> _Input data_:
* * *

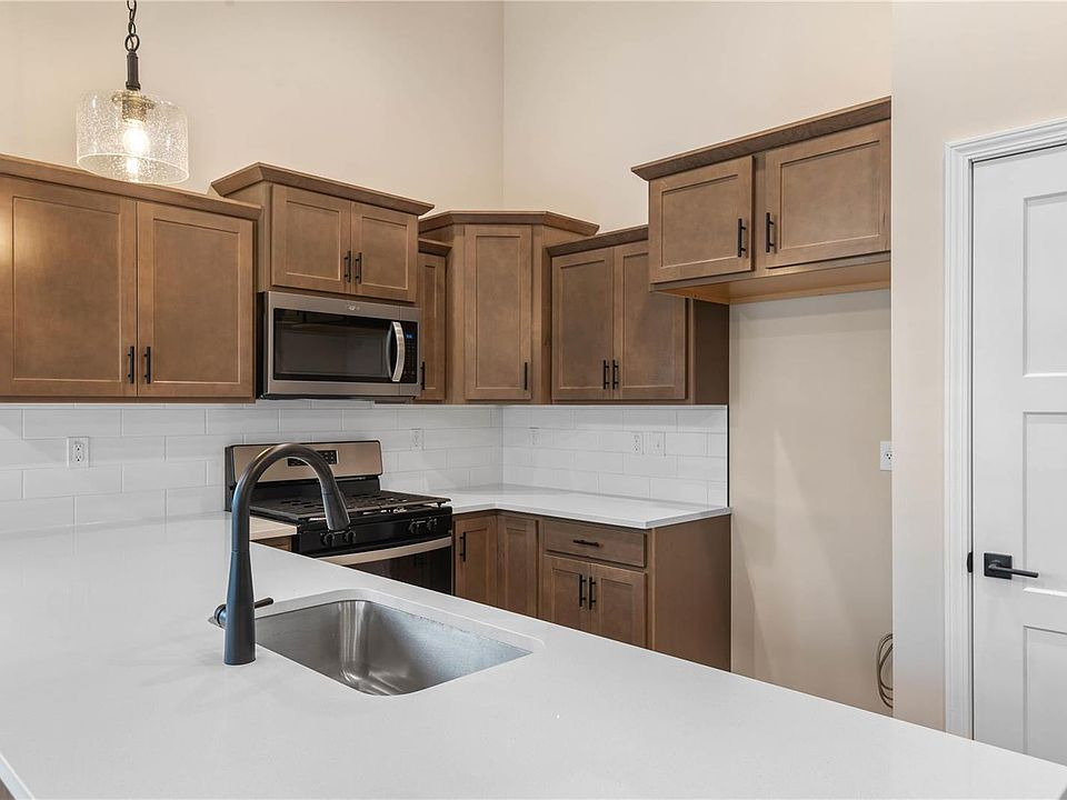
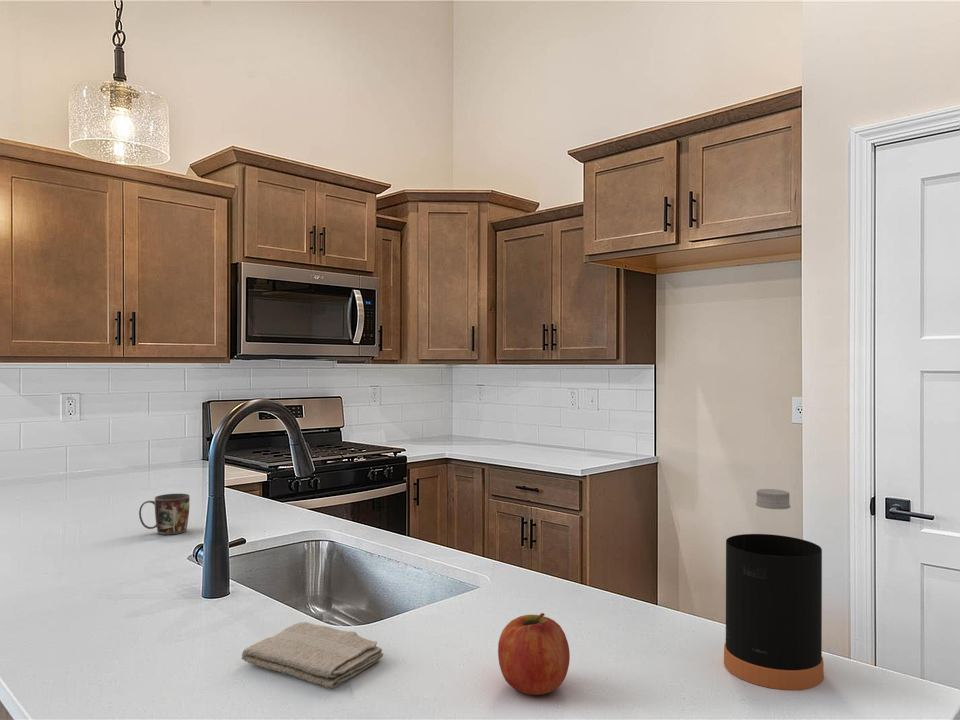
+ bottle [723,488,825,691]
+ mug [138,493,191,536]
+ fruit [497,612,571,696]
+ washcloth [241,621,384,689]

* * *

Provide the listing above once more, exactly, with the pictures removed.

+ bottle [723,488,825,691]
+ mug [138,493,191,536]
+ fruit [497,612,571,696]
+ washcloth [241,621,384,689]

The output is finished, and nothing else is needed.